"I think so, Mother," he answered a little impatiently. "I told her she could attend to it when she was in town some day."
"Of course," his mother persevered, "some of the programs are not very good, but we ought to patronize them and make the best of what we have."
He knew, and his mother knew, that he was not very good at that.
His horses stopped at the water tank. "Don't wait for me. I'll be along in a minute." Seeing her crestfallen face, he smiled.
"Never mind, Mother, I can always catch you when you try to give me a pill in a raisin. One of us has to be pretty smart to fool the other."
She blinked up at him with that smile in which her eyes almost disappeared. "I thought I was smart that time!"
It was a comfort, she reflected, as she hurried up the hill, to get hold of him again, to get his attention, even.
While Claude was washing for dinner, Mahailey came to him with a page of newspaper cartoons, illustrating German brutality. To her they were all photographs,--she knew no other way of making a picture.
"Mr. Claude," she asked, "how comes it all them Germans is such ugly lookin' people? The Yoeders and the German folks round here ain't ugly lookin'."
Claude put her off indulgently. "Maybe it's the ugly ones that are doing the fighting, and the ones at home are nice, like our neighbours."
"Then why don't they make their soldiers stay home, an' not go breakin' other people's things, an' turnin' 'em out of their houses," she muttered indignantly. "They say little babies was born out in the snow last winter, an' no fires for their mudders nor nothin'. 'Deed, Mr. Claude, it wasn't like that in our war; the soldiers didn't do nothin' to the women an' chillun. Many a time our house was full of Northern soldiers, an' they never so much as broke a piece of my mudder's chiney."
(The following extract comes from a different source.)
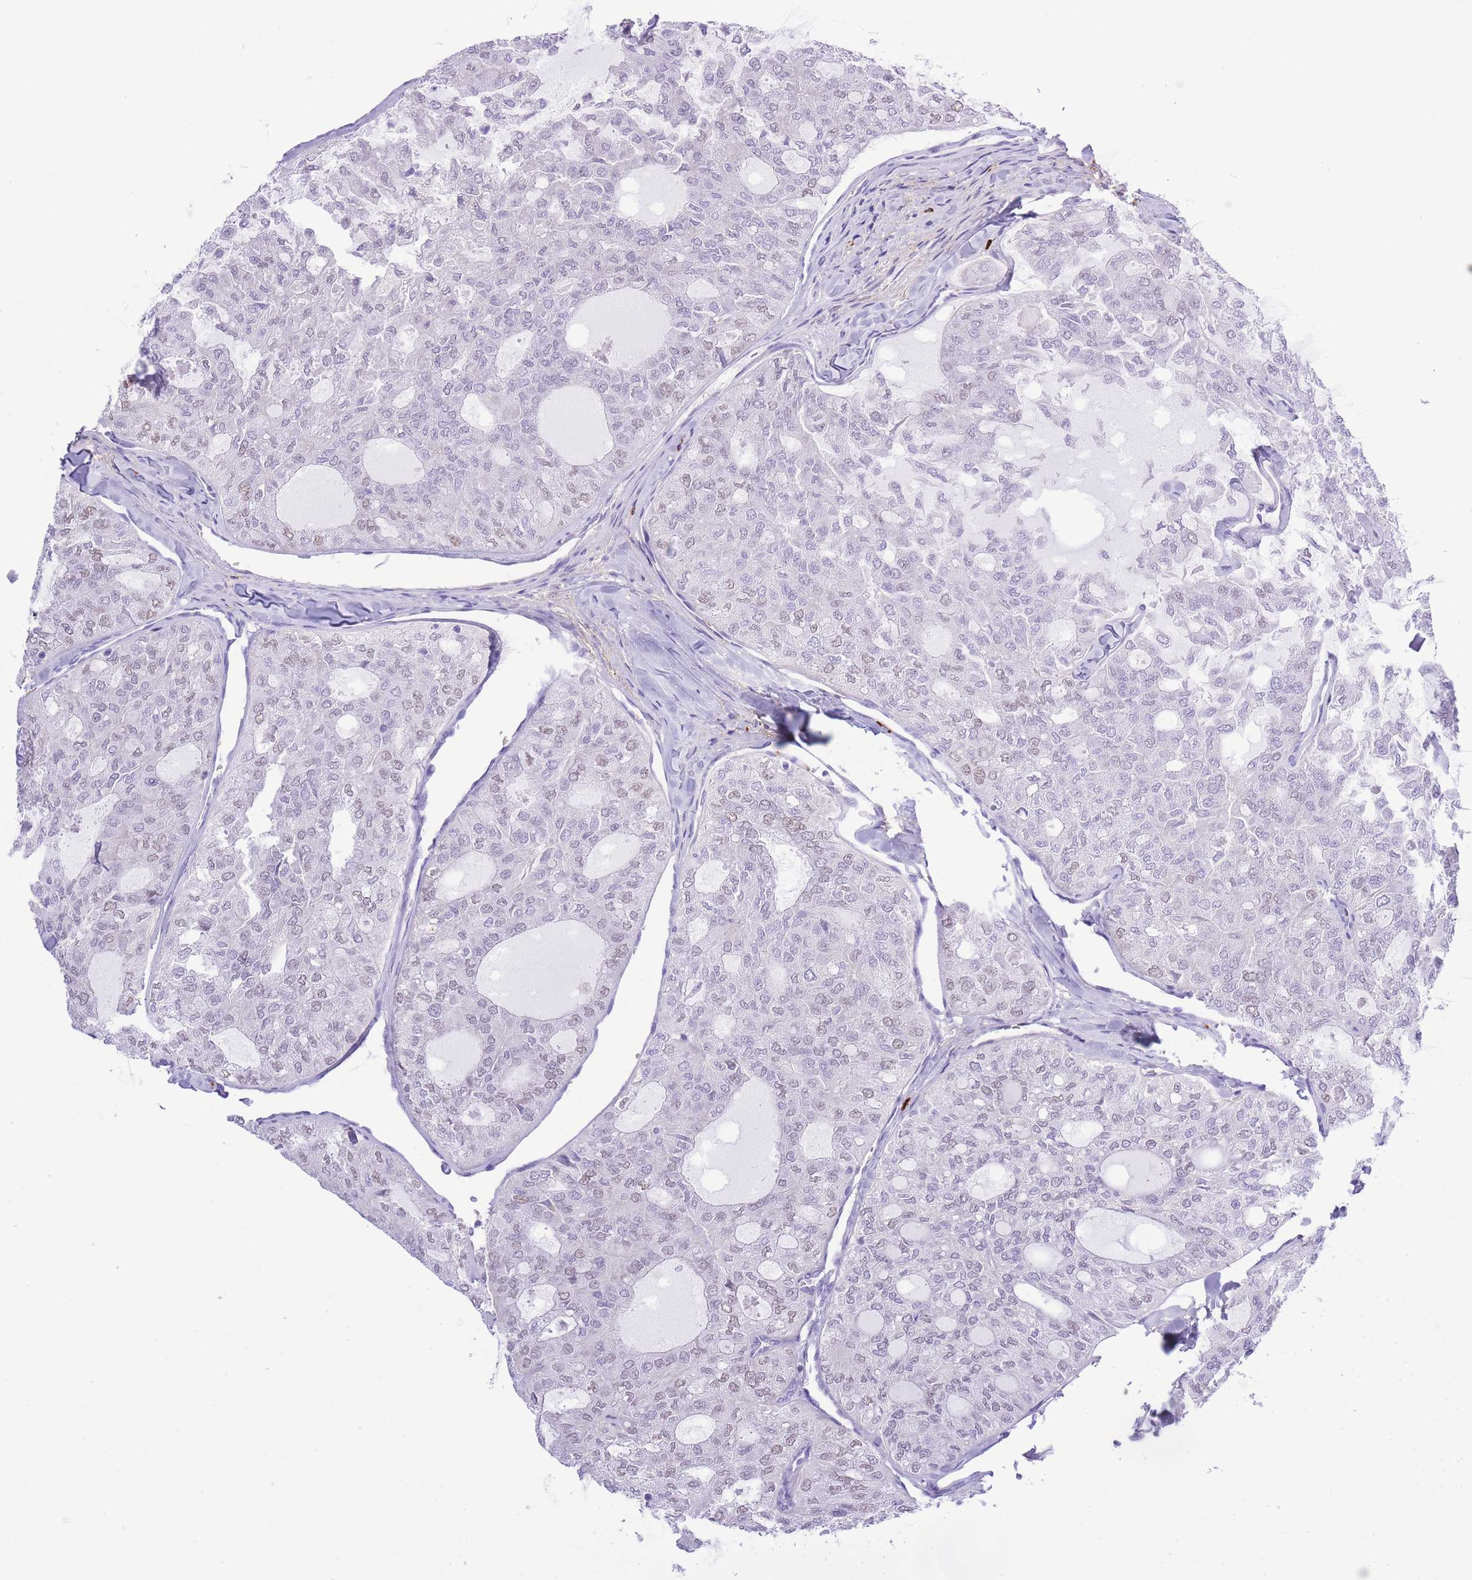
{"staining": {"intensity": "weak", "quantity": "25%-75%", "location": "nuclear"}, "tissue": "thyroid cancer", "cell_type": "Tumor cells", "image_type": "cancer", "snomed": [{"axis": "morphology", "description": "Follicular adenoma carcinoma, NOS"}, {"axis": "topography", "description": "Thyroid gland"}], "caption": "Immunohistochemical staining of human follicular adenoma carcinoma (thyroid) shows low levels of weak nuclear expression in about 25%-75% of tumor cells. (DAB = brown stain, brightfield microscopy at high magnification).", "gene": "MEIOSIN", "patient": {"sex": "male", "age": 75}}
"You'll have to tell me about it again sometime, Mahailey. I must have my dinner and get back to work. If we don't get our wheat in, those people over there won't have anything to eat, you know."
The picture papers meant a great deal to Mahailey, because she could faintly remember the Civil War. While she pored over photographs of camps and battlefields and devastated villages, things came back to her; the companies of dusty Union infantry that used to stop to drink at her mother's cold mountain spring.
She had seen them take off their boots and wash their bleeding feet in the run. Her mother had given one louse-bitten boy a clean shirt, and she had never forgotten the sight of his back, "as raw as beef where he'd scratched it." Five of her brothers were in the Confederate army. When one was wounded in the second battle of Bull Run, her mother had borrowed a wagon and horses, gone a three days' journey to the field hospital, and brought the boy home to the mountain. Mahailey could remember how her older sisters took turns pouring cold spring water on his gangrenous leg all day and all night. There were no doctors left in the neighbourhood, and as nobody could amputate the boy's leg, he died by inches. Mahailey was the only person in the Wheeler household who had ever seen war with her own eyes, and she felt that this fact gave her a definite superiority.